裴轻的脸一下便红了,她本是乖乖地捂着耳朵,可捂得手酸,松懈时便听见了一些……她本想继续摇头,却见萧渊起身逼近,一张俊颜凑到她眼前。
“你知道了本公子如此私隐之事,可得负责。”
不知为何,裴轻觉得那目光灼人得很,以往萧渊看她,纵然盯得久了她也会不好意思,但眼下这般的眼神,活像……活像能盯穿她的衣裳,将她看得原原本本。
她低着头后退了一小步,正看见他手上还拿着帕子,她便想借着去洗帕子快些出去。可手指还未碰到,萧渊便拿开,看了眼帕子,又含笑看她:“我自己来。”
裴轻收拾好了包袱,出来时萧渊已经在等她了。他负手而立站背对着她,修长挺拔风姿绝伦,即便是穿着粗布衣衫,却掩不住骄矜之态。
裴轻知道,他的出身应该不凡。
但她从来没有问过,一如萧渊从不对她多问一句一般。
感受到身后的注视,萧渊头都没回:“杵在那里做什么,过来。”
裴轻听话地走过去。
看见远处之景,她怔了下,随后面上欣喜:“那里便是草原了吗?牛羊成群,广袤无垠,当真同书上写的一般!”
“幸得尚未到严寒之际,不然就是光秃秃的雪地。”萧渊一握裴轻的手腕,带着她从旁边的小道走去,“越了这座山便真正到了草原,带你好好吃一顿去。”
“听说草原人个个豪迈,遇着再难的事,只要有一团火便能立刻跳起舞来,不知能不能有幸一见。”裴轻任由他拉着,话里是听得出的高兴。
萧渊也跟着舒心起来,但下一刻就皱眉问:“听谁说的?”
裴轻抬头,见他那副不悦的样子居然觉得有些好笑,柔声道:“书上说的呀。”
“……”
萧公子瞎怀疑面上挂不住,岔开道:“你还挺爱看书。”
裴轻点头,道:“书能使人心静,书中道理读过之后,便能将想不通的事想明白,平复心境。”

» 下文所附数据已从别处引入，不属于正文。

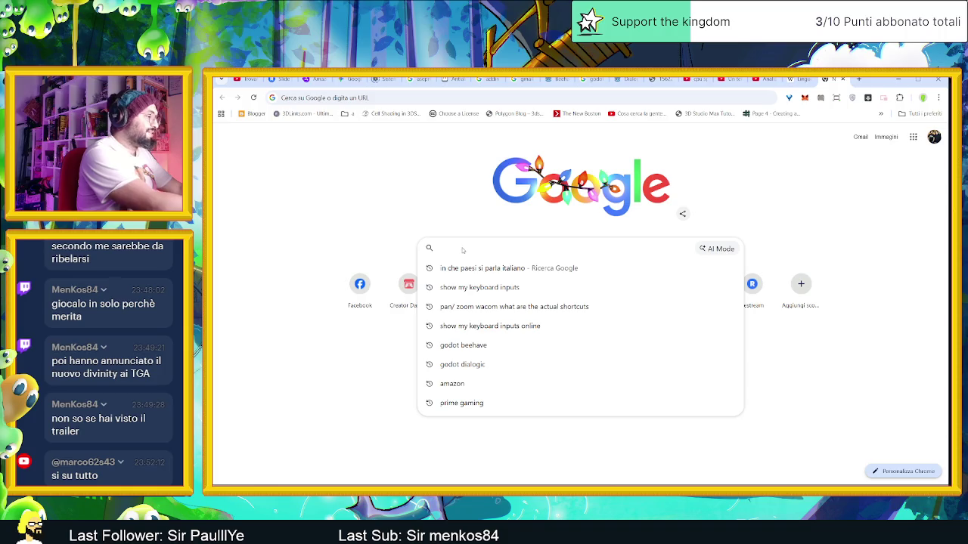
pyautogui.write('quanti milioni ci si')
pyautogui.press('BackSpace')
pyautogui.write('ono in ')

萧渊看了眼她,这般年纪小的女子,本该千娇万宠地养着,不知是遇到过什么委屈,需要用看书来平复心绪,化解郁结与愤懑。
既然如此能忍,那么此番孤身远行,大抵是遇到了难以忍受之事了。
想到此,萧渊的握着她手腕的手紧了紧。
裴轻感觉到了,抬头一笑:“怎么?”
那笑如春风拂过心头,温暖和煦得如同软羽撩了心头。萧渊忙别开视线,道:“别光顾着说话,仔细脚下。若你摔了,岂不是将我也一并连累了?”
“好,放心吧。”
裴轻习惯了萧渊这时而公子哥脾气,又时而顽童脾气的性子。
下山之路有些泥泞,两人走得慢,闻着雨后清润的泥土味倒也不失为一种惬意事。
然而下山后,萧渊便觉有些不对。
天色昏暗,有暴雨欲来之势。掌灯时分,山下村子却无炊烟饭香,反而冷冷清清,两人从林中出来,顺着小路进了村子。雨水淋湿了土墙墙壁,有些屋舍房屋破破烂烂定然漏雨,却无一人修缮。
方走了两步,萧渊忽然停下脚步。
有刀剑入鞘的声音。
“走。”他拉着裴轻转身就走。
尽管只要穿过这座村子便可到达草原,但萧渊不愿冒任何危险。
然而下一刻整个村子忽然大亮,无数持刀和火把,顷刻间数百人从村子四面八方涌出,各个都是粗犷莽汉,凶神恶煞地将两人围在了中间。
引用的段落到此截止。